Collected data entries:
Content starts

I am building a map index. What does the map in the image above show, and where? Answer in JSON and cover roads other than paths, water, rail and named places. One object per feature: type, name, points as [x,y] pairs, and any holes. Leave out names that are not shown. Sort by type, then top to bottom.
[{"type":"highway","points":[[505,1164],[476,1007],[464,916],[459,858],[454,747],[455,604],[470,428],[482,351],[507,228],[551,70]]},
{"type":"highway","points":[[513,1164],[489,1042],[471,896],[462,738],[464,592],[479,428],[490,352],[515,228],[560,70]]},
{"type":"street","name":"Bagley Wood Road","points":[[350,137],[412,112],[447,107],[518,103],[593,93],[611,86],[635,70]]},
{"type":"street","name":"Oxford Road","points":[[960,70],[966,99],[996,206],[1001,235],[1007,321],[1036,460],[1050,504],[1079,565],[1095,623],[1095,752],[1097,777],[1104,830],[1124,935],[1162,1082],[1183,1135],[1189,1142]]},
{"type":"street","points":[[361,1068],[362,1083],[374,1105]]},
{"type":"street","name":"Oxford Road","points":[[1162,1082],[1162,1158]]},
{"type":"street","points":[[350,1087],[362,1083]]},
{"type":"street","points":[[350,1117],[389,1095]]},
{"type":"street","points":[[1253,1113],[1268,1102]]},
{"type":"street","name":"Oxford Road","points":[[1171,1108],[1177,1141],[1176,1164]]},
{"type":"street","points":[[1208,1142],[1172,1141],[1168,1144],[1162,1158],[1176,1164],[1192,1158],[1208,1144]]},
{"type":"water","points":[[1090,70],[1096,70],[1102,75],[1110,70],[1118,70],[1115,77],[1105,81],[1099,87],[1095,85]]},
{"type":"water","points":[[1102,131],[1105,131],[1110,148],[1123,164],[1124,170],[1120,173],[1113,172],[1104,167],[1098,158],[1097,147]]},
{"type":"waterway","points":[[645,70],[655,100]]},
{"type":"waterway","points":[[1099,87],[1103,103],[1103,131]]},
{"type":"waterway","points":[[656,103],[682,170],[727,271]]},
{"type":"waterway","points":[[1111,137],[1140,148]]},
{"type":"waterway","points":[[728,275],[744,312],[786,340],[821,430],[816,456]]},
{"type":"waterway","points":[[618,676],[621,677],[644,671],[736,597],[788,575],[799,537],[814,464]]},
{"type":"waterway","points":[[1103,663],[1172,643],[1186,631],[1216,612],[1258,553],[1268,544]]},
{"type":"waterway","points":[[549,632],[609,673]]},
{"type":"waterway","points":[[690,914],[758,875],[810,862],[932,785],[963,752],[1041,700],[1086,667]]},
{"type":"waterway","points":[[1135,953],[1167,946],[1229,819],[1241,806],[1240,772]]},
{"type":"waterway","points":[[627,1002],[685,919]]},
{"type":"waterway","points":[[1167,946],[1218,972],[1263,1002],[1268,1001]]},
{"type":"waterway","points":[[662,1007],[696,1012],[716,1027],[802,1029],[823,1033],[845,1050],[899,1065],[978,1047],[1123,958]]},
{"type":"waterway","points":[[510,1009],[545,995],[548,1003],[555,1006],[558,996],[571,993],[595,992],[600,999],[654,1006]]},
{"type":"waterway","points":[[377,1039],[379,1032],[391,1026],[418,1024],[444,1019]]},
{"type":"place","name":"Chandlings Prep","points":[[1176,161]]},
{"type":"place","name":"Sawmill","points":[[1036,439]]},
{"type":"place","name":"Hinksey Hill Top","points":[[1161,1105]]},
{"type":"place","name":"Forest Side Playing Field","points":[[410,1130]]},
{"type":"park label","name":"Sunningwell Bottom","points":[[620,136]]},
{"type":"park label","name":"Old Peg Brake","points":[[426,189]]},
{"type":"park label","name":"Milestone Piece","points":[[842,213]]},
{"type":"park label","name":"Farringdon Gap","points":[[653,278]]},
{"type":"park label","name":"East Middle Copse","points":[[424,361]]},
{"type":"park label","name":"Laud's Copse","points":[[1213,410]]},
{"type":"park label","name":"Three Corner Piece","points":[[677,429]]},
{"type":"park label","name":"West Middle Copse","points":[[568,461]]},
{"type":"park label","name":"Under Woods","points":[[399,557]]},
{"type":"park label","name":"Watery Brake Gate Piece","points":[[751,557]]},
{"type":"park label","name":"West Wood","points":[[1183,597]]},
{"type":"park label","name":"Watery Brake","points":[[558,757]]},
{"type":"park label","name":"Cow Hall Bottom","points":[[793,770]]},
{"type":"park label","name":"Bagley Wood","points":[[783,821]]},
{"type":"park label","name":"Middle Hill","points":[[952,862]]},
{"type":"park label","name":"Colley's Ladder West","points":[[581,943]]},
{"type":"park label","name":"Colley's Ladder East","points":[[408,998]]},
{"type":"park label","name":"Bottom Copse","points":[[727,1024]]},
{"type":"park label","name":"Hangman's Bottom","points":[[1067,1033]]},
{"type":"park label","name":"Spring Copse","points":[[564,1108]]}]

Content ends

Problem statement:
Your answer should be one number, the count of lines in the records that contain the string "Middle".

Solution for this problem:
3